Chances are likely you’ve experienced this overwhelming feeling on more than one occasion while troubleshooting call quality issues on your network. It can be immensely difficult trying to link clues together to come up with a resolution — especially when you have a deadline, a massive enterprise network to search through, and not enough evidence to fix it.
In this series, we have been focusing on a Fortune 500 cosmetics firm that was suffering from this very problem. Every once in awhile, a major call quality issue would arise on the network that would impact communications, and the IT department would be tasked with discovering the root cause and eliminating it. In part one, the problem centered around dropped Skype for Business calls. In part two, the issue was latency and jitter.
PathSolutions helped solve both cases using our fully-automated network troubleshooting solution, TotalView. But we weren’t surprised in the least bit when the phone rang a third time and it was the same customer with another puzzle for us.
The saga continues
The client was once again experiencing VoIP issues on its network. This time, however, the customer was experiencing phone calls that were sounding choppy and garbled. There were also an issue with the company’s voicemail system; the customer would experience significant quality problems when replaying messages.

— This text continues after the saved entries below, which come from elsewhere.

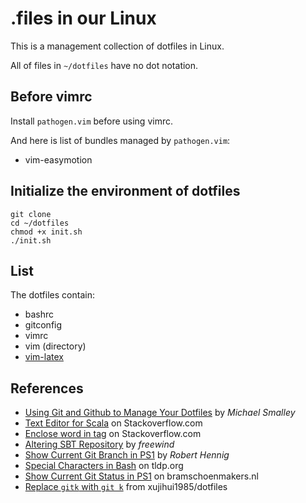 # .files in our Linux

This is a management collection of dotfiles in Linux.

All of files in `~/dotfiles` have no dot notation.
## Before vimrc
Install `pathogen.vim` before using vimrc.

And here is list of bundles managed by `pathogen.vim`:
* vim-easymotion

## Initialize the environment of dotfiles 

    git clone
    cd ~/dotfiles
    chmod +x init.sh
    ./init.sh

## List
The dotfiles contain:
* bashrc
* gitconfig
* vimrc
* vim (directory)
* [vim-latex](http://vim-latex.sourceforge.net)

## References
* [Using Git and Github to Manage Your Dotfiles](http://blog.smalleycreative.com/tutorials/using-git-and-github-to-manage-your-dotfiles/) by _Michael Smalley_
* [Text Editor for Scala](http://stackoverflow.com/questions/3626203/text-editor-for-scala) on Stackoverflow.com
* [Enclose word in tag](http://stackoverflow.com/a/10306845) on Stackoverflow.com
* [Altering SBT Repository](http://freewind.me/blog/20140509/2619.html) by _freewind_
* [Show Current Git Branch in PS1](https://coderwall.com/p/fz0e0g) by _Robert Hennig_
* [Special Characters in Bash](http://www.tldp.org/LDP/abs/html/special-chars.html) on tldp.org
* [Show Current Git Status in PS1](http://www.bramschoenmakers.nl/en/node/624) on bramschoenmakers.nl
* [Replace `gitk` with `git k`](https://github.com/xujihui1985/dotfiles/commit/75a1c5ed272db525e9b504a6a4826b3f1fcf5e7a#diff-4723a3b40361325f6612c40749b696d9) from xujihui1985/dotfiles
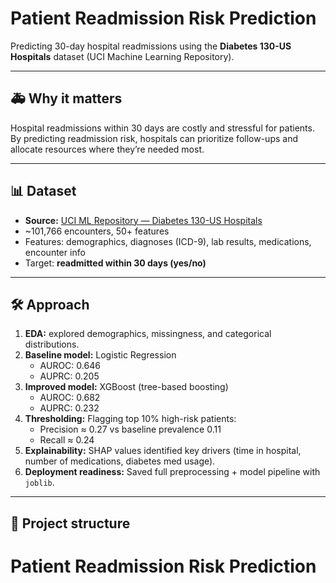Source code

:# Patient Readmission Risk Prediction

Predicting 30-day hospital readmissions using the **Diabetes 130-US Hospitals** dataset (UCI Machine Learning Repository).

---

## 🚑 Why it matters
Hospital readmissions within 30 days are costly and stressful for patients.  
By predicting readmission risk, hospitals can prioritize follow-ups and allocate resources where they’re needed most.

---

## 📊 Dataset
- **Source:** [UCI ML Repository — Diabetes 130-US Hospitals](https://archive.ics.uci.edu/ml/datasets/diabetes+130-us+hospitals+for+years+1999-2008)  
- ~101,766 encounters, 50+ features  
- Features: demographics, diagnoses (ICD-9), lab results, medications, encounter info  
- Target: **readmitted within 30 days (yes/no)**

---

## 🛠️ Approach
1. **EDA:** explored demographics, missingness, and categorical distributions.  
2. **Baseline model:** Logistic Regression  
   - AUROC: 0.646  
   - AUPRC: 0.205  
3. **Improved model:** XGBoost (tree-based boosting)  
   - AUROC: 0.682  
   - AUPRC: 0.232  
4. **Thresholding:** Flagging top 10% high-risk patients:  
   - Precision ≈ 0.27 vs baseline prevalence 0.11  
   - Recall ≈ 0.24  
5. **Explainability:** SHAP values identified key drivers (time in hospital, number of medications, diabetes med usage).  
6. **Deployment readiness:** Saved full preprocessing + model pipeline with `joblib`.

---

## 📂 Project structure
# Patient Readmission Risk Prediction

The client was stumped. Its Internet connection was fine, and the network was running at a proper speed. Plus, it had an adequate amount of bandwidth. So that was not the issue, either. And when the customer re-checked its QoS queue configurations (as we discussed in part two), this was also found to be working properly.
So once again we invite you to try and figure out what the root cause could be, using just these few clues.
We’ll go grab lunch, because you’re going to be here for awhile!
As always, we used TotalView to drill down into the network and investigate. This time, the network looked perfectly healthy up to the server that was hosting the phone system. No network problems could be found on any links, switches, or routers in the environment.
We used the call simulator to test to the server, and everything was healthy (low latency, jitter, loss, no out of order packets) up until the server was hit with the simulated VoIP traffic.
Since the network was healthy, but the server was not, it was easy to determine that the business’s phone system was running on a virtualized server that was not optimized or tuned for VoIP traffic. The hypervisor was also powering several other servers and applications, including email and a database server which can eat up a large amount of system resources needed for VoIP.
All the customer had to do was change its settings to support real-time applications, and once again, call quality returned to normal.
So there you have it: Three pesky, time-consuming VoIP issues that would typically take hours or days to solve, fixed in a matter of minutes using TotalView. All three examples we outlined in this series showcase how TotalView can be used not just for daily monitoring, but to also drill down deep into the network and focus on granular issues that would otherwise go undiscovered.